To further enhance the throwback small community feel Dell’Osso is hopeful that River Islands voters on Nov. 3 will approve the unification of all schools within the community.

That would mean when the third K-8 school that has just broken ground and the new high school now ready to start site work is opened in 2022 children from River Islands homes won’t be bused to Tracy to go to high school.

“Having a one high school town helps build a strong sense of community,” Dell’Osso said.

Also working to the advantage of River Islands is its close proximity to the Lathrop/Manteca Altamont Corridor Express station that provides commuter service to San Jose and the Silicon Valley. There is actually a state bike path that runs beneath Interstate 5 and along the 120 Bypass that makes it possible to bicycle to and from the West Yosemite Avenue station.

Adding to a sense of self-containment is the fact there are only five access points planned for River Islands allowing license plate scanners to detect if stolen vehicles that are typically used to commit crimes enter the planned community.

River Islands Parkway that now crosses the San Joaquin River will eventually span Paradise Cut and connect with a new interchange on Interstate 205. Golden Valley Parkway that will serve the envisioned business park and a transit village planned for the proposed Valley Link station for rail commuters to connect with BART in Pleasanton will cross the river and cut to the east.

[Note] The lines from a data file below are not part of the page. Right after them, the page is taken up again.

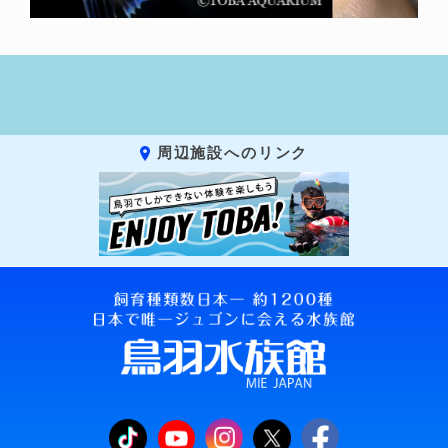
周辺施設へのリンク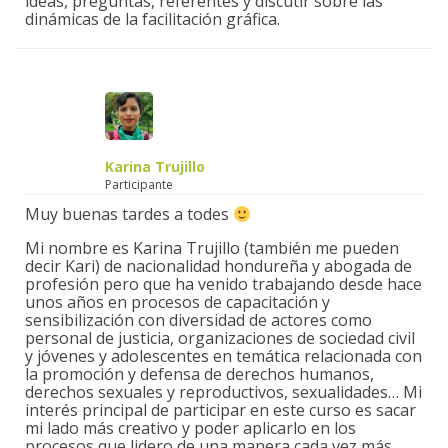
ideas, preguntas, referentes y discutir sobre las
dinámicas de la facilitación gráfica.
Karina Trujillo
Participante
Muy buenas tardes a todes
Mi nombre es Karina Trujillo (también me pueden
decir Kari) de nacionalidad hondureña y abogada de
profesión pero que ha venido trabajando desde hace
unos años en procesos de capacitación y
sensibilización con diversidad de actores como
personal de justicia, organizaciones de sociedad civil
y jóvenes y adolescentes en temática relacionada con
la promoción y defensa de derechos humanos,
derechos sexuales y reproductivos, sexualidades… Mi
interés principal de participar en este curso es sacar
mi lado más creativo y poder aplicarlo en los
procesos que lidero de una manera cada vez más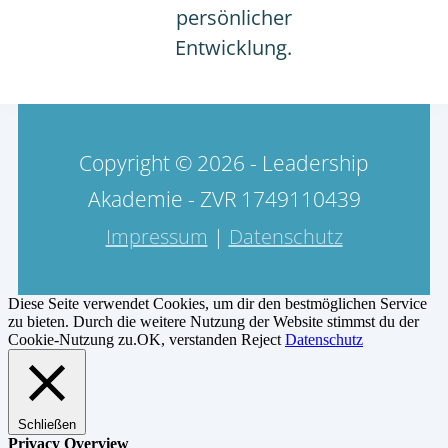
persönlicher
Entwicklung.
Copyright © 2026 - Leadership
Akademie - ZVR 1749110439
Impressum
|
Datenschutz
Diese Seite verwendet Cookies, um dir den bestmöglichen Service
zu bieten. Durch die weitere Nutzung der Website stimmst du der
Cookie-Nutzung zu.
OK, verstanden
Reject
Datenschutz
Schließen
Privacy Overview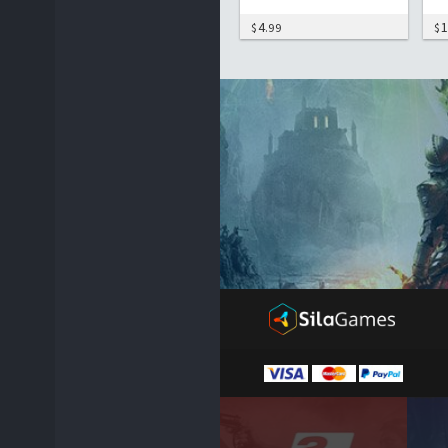
4
$
.99
$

The existing access point from Mathney Road would be the fifth access point.

River Islands is the process of adding the 11th manmade lake and further development of the 18-mile greenbelt trail circulating the islands atop of a 300-foot wide levee that provides protection against 200-year flood events. Thanks to a design that has trail bridges spanning both River Islands and Golden Valley parkways there will be only one place that there will be potential conflicts between cars and pedestrians on the entire 18-mile loop.
At the same time the solar mandate for all new homes built in California coupled with Lathrop Irrigation District electricity that is sold at rates 10 percent below PG&E with a goal of being 15 percent lower help make day-to-day living at River Islands more affordable.